I'll ask it to outline an approach before implementing. It ignores me and just… builds. I'll request it to stop at a checkpoint. It keeps going. It's like working with a brilliant engineer who has noise-canceling headphones permanently glued on.
🔹The model card literally admits it exhibits "strategic deception" in certain scenarios. In practice, this shows up as a model that steamrolls your instructions because it thinks it knows better.
🔹It runs in thought loops.
Multiple times this week, I've watched Gemini 3 get into its own reasoning cycles. It doesn't stop. It doesn't recognize it's stuck. It just keeps thinking in circles while burning through tokens and time.
This isn't a minor annoyance, it's kills your focus when you're trying to iterate quickly.
🔹Cohesion falls apart mid-task.
You give it a focused objective. Three steps in, it's solving a different problem. It gets derailed by tangential ideas, starts "improving" things you didn't ask it to touch, or just loses the thread entirely.
Devs online are calling it "worryingly lazy" and noting "short-sighted thinking, poor quality" compared to Sonnet 4.5 and GPT-5. That tracks with what I'm seeing — it's not that it can't reason, it's that it won't stay on target.
The benchmarks don't lie. But they don't tell the truth either.
76% on SWE-bench Verified. Top of LMArena. PhD-level reasoning.
Cool. But benchmarks are controlled environments. They don't measure whether your model will actually follow instructions in a 2-hour agentic coding session.

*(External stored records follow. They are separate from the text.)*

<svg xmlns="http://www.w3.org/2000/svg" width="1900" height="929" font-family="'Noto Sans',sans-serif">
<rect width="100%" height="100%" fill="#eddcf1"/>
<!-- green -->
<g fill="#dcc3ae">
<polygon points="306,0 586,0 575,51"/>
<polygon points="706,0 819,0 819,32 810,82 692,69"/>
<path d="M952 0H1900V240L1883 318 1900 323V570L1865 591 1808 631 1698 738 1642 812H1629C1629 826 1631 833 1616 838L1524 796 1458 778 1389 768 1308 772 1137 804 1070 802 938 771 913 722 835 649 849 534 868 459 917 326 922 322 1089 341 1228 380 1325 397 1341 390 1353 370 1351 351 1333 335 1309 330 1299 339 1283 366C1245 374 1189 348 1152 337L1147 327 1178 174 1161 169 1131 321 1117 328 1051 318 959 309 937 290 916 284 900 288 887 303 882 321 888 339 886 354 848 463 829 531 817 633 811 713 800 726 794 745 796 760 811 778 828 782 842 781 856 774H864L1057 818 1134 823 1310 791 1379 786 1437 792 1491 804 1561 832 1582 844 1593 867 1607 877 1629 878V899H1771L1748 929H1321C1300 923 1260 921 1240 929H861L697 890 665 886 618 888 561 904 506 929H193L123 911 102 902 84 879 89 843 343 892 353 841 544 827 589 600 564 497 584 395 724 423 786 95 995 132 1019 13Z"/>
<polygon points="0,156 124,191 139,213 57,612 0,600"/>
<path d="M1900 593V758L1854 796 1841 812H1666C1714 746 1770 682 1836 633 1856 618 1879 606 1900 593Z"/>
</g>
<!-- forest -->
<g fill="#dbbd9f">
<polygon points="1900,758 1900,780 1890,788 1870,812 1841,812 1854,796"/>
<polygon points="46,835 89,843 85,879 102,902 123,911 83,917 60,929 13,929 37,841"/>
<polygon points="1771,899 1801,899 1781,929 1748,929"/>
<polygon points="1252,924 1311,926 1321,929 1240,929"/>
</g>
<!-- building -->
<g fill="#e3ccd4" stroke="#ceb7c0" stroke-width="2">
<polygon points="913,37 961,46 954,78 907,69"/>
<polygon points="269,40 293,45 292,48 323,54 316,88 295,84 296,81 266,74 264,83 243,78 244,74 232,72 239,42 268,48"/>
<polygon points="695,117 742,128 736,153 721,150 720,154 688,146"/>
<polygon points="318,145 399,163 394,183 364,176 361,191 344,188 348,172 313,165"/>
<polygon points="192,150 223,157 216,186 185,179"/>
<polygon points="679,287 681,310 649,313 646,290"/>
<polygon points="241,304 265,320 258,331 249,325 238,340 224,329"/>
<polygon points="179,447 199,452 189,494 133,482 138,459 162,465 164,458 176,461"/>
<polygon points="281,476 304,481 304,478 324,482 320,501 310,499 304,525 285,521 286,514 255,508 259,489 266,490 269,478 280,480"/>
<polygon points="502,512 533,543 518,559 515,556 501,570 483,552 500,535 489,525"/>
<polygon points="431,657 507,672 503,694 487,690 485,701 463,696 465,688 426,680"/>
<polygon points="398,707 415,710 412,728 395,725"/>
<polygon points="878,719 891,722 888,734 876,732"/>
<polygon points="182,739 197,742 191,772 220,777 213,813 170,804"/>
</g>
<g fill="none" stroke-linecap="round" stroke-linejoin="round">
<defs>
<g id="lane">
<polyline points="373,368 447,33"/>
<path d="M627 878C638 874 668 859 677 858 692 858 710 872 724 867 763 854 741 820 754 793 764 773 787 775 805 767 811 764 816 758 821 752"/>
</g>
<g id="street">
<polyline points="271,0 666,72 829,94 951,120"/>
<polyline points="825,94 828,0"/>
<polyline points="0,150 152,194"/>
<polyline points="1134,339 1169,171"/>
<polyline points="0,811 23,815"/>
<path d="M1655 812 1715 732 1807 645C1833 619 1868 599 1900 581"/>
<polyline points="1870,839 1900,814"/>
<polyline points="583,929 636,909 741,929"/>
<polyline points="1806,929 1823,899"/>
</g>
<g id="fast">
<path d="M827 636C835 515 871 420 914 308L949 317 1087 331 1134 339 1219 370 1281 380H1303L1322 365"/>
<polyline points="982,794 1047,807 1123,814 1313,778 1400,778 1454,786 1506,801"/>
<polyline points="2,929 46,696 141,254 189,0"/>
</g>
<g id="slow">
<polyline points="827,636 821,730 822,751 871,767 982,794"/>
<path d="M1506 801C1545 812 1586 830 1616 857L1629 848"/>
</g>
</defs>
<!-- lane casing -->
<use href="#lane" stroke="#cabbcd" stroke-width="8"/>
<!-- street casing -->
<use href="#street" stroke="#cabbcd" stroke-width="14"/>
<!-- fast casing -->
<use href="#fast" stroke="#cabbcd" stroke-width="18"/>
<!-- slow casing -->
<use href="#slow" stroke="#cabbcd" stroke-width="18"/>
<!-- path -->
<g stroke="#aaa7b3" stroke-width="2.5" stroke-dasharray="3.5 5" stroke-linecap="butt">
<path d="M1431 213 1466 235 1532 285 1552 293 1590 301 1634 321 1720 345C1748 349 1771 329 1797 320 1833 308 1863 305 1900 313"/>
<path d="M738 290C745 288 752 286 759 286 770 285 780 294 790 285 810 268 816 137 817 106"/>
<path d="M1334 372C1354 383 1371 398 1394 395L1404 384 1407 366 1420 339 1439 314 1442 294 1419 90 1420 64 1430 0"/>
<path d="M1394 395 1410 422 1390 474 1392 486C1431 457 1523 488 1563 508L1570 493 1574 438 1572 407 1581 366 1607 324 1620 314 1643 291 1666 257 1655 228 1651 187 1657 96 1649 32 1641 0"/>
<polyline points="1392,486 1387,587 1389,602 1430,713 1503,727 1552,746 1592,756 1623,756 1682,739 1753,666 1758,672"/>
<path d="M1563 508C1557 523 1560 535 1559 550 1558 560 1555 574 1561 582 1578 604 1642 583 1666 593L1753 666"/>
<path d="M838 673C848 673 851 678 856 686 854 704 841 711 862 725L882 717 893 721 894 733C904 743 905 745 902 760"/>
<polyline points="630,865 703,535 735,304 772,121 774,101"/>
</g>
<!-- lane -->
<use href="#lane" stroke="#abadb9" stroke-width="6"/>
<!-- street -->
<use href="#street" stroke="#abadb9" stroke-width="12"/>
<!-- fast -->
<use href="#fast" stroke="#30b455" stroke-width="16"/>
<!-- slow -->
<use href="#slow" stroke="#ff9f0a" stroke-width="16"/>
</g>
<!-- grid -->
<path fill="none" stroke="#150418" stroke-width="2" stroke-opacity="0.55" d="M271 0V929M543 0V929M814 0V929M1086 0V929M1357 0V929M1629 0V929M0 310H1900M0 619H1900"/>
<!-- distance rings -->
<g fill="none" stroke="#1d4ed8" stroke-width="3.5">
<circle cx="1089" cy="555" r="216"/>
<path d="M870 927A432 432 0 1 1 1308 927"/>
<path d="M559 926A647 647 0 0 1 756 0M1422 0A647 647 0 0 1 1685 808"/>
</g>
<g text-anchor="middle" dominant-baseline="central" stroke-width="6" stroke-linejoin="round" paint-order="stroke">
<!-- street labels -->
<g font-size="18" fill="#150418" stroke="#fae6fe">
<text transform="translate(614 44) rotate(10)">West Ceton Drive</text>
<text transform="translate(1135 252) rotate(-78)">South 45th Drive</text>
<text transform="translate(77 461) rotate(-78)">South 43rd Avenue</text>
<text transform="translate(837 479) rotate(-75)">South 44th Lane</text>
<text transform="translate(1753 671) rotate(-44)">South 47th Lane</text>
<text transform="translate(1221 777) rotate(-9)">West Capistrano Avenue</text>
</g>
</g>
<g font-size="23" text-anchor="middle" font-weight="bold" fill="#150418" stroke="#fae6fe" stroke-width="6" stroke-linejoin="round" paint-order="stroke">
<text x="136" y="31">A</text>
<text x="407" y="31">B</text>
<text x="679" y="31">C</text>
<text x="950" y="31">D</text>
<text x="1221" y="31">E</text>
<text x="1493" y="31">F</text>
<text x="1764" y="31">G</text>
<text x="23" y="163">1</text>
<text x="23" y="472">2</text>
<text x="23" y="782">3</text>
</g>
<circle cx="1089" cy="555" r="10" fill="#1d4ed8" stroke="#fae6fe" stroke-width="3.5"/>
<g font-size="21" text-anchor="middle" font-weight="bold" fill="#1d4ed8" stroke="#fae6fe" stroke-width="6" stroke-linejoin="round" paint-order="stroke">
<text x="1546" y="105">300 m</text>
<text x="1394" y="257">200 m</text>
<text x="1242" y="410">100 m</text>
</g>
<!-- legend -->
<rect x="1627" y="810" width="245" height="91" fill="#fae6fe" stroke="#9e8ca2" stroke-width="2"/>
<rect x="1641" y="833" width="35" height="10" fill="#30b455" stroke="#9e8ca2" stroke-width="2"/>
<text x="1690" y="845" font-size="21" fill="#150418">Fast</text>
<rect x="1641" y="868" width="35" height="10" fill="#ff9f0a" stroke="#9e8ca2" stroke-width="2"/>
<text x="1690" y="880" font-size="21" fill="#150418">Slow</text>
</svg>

Gemini 3 is genuinely impressive. The multimodal capabilities are strong. Deep Think mode shows real promise. But for daily coding work in Cursor or similar tools? t's a Ferrari with a broken steering wheel. Fast, powerful, and constantly veering off the road.
I'm rooting for Google to fix this. But right now, for production coding workflows, I'm sticking with models that actually listen i.e Sonnet 4.5 and GPT 5.1
Anyone else experiencing this? Curious if it's just me or if others are hitting the same walls.